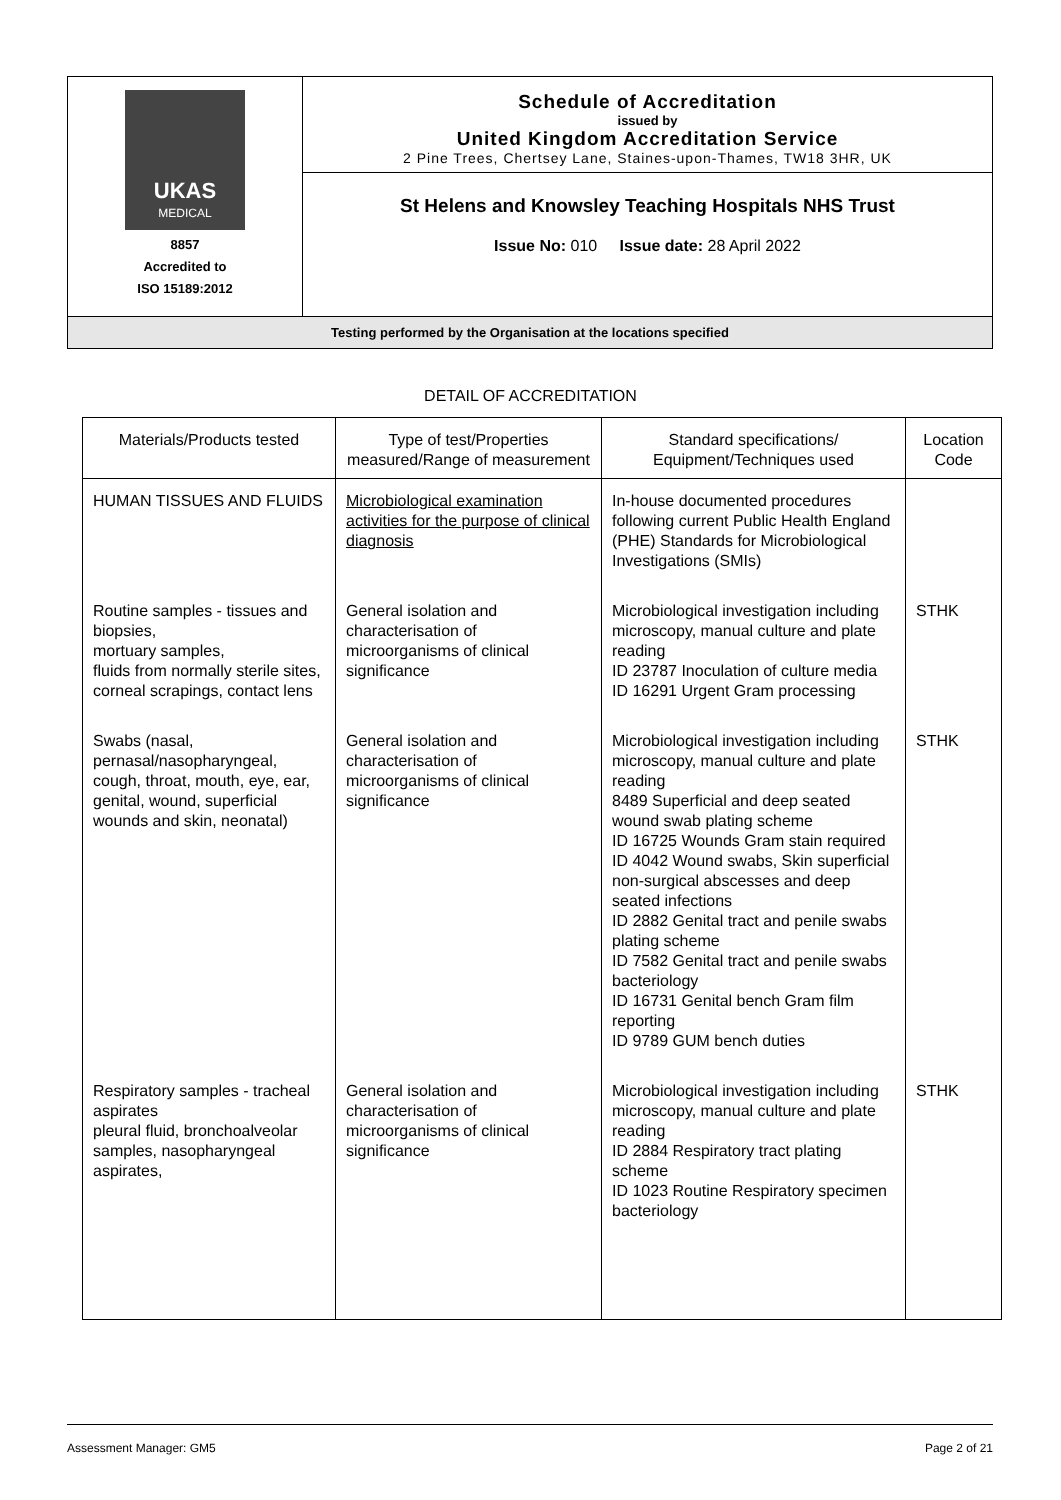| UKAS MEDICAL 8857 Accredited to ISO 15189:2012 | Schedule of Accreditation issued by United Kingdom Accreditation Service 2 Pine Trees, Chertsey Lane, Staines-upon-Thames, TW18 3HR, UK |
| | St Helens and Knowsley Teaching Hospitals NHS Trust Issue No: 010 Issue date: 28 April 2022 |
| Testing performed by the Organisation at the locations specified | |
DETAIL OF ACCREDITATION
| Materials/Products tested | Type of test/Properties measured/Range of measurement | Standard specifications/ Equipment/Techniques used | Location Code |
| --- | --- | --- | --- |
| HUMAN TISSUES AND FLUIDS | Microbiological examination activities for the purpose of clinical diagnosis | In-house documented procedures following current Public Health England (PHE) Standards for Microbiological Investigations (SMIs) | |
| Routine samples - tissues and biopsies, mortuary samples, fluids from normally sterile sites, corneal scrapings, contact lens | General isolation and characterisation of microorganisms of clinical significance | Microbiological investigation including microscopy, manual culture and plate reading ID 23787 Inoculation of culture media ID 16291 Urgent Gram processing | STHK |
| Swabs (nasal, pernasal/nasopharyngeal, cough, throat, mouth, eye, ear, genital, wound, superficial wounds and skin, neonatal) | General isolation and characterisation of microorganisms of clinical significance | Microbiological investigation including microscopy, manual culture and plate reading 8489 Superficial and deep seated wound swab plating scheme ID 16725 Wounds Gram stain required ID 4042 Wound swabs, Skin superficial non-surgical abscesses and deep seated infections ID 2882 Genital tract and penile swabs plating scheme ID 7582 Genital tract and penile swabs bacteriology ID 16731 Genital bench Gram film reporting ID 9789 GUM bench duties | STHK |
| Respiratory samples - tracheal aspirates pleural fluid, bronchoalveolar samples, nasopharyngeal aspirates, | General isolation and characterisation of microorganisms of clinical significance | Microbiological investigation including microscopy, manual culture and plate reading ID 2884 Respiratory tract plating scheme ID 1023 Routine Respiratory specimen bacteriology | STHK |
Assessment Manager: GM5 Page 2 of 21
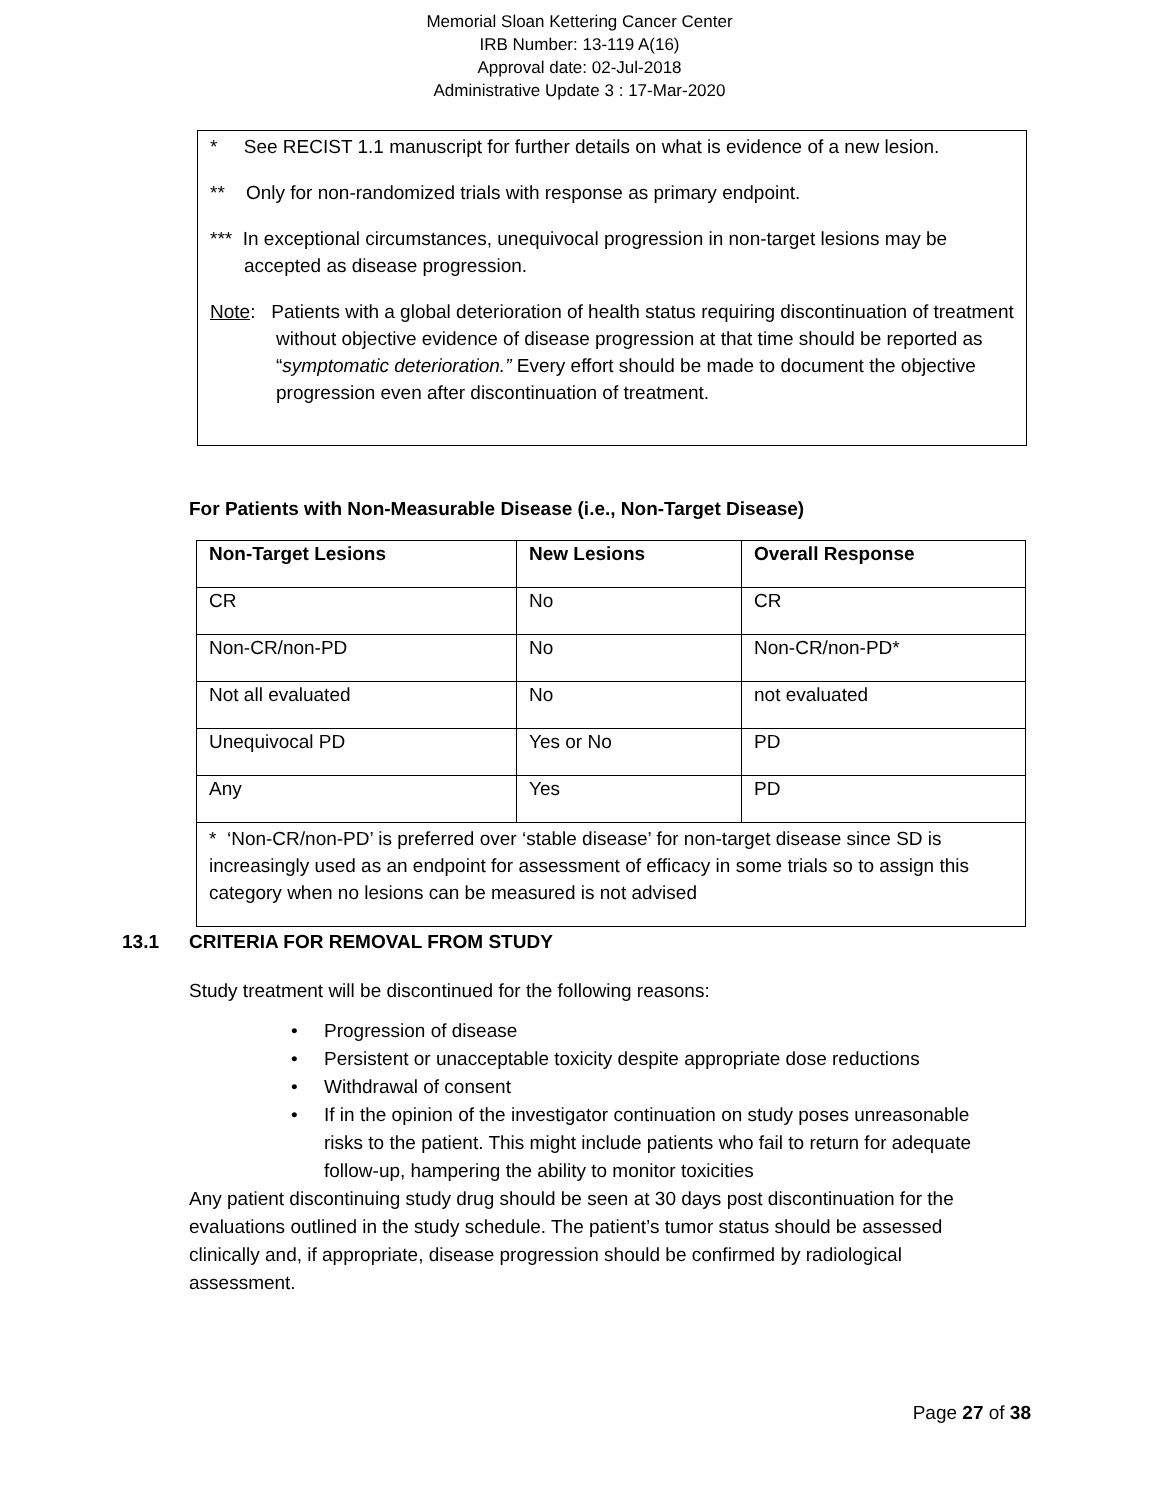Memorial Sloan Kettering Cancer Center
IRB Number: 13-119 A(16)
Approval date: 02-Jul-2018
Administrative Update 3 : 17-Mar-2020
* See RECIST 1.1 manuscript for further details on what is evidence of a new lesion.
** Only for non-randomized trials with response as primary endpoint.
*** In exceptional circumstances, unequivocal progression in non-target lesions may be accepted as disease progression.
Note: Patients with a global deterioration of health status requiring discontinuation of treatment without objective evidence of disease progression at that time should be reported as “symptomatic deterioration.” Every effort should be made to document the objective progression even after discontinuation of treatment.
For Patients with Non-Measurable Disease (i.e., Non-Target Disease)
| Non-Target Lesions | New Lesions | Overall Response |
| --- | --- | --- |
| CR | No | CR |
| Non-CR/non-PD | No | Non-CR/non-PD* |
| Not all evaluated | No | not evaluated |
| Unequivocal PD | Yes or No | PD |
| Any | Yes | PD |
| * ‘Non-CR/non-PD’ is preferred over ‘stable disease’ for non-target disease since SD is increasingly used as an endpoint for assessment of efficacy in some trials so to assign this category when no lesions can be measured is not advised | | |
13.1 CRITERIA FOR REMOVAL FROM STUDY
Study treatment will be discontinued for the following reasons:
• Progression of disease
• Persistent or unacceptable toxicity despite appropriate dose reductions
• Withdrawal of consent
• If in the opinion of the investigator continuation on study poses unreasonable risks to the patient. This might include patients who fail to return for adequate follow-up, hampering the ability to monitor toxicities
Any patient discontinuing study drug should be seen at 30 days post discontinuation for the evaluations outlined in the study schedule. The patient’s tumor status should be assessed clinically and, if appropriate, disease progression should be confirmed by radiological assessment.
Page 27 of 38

+ + + + +

■ **Your task**: Output the data above exactly, beginning at its first line and ending with the line that holds "duties | STHK |". Leave out the pictures and add nothing.

■ **Expected output**:
| UKAS MEDICAL 8857 Accredited to ISO 15189:2012 | Schedule of Accreditation issued by United Kingdom Accreditation Service 2 Pine Trees, Chertsey Lane, Staines-upon-Thames, TW18 3HR, UK |
| | St Helens and Knowsley Teaching Hospitals NHS Trust Issue No: 010 Issue date: 28 April 2022 |
| Testing performed by the Organisation at the locations specified | |
DETAIL OF ACCREDITATION
| Materials/Products tested | Type of test/Properties measured/Range of measurement | Standard specifications/ Equipment/Techniques used | Location Code |
| --- | --- | --- | --- |
| HUMAN TISSUES AND FLUIDS | Microbiological examination activities for the purpose of clinical diagnosis | In-house documented procedures following current Public Health England (PHE) Standards for Microbiological Investigations (SMIs) | |
| Routine samples - tissues and biopsies, mortuary samples, fluids from normally sterile sites, corneal scrapings, contact lens | General isolation and characterisation of microorganisms of clinical significance | Microbiological investigation including microscopy, manual culture and plate reading ID 23787 Inoculation of culture media ID 16291 Urgent Gram processing | STHK |
| Swabs (nasal, pernasal/nasopharyngeal, cough, throat, mouth, eye, ear, genital, wound, superficial wounds and skin, neonatal) | General isolation and characterisation of microorganisms of clinical significance | Microbiological investigation including microscopy, manual culture and plate reading 8489 Superficial and deep seated wound swab plating scheme ID 16725 Wounds Gram stain required ID 4042 Wound swabs, Skin superficial non-surgical abscesses and deep seated infections ID 2882 Genital tract and penile swabs plating scheme ID 7582 Genital tract and penile swabs bacteriology ID 16731 Genital bench Gram film reporting ID 9789 GUM bench duties | STHK |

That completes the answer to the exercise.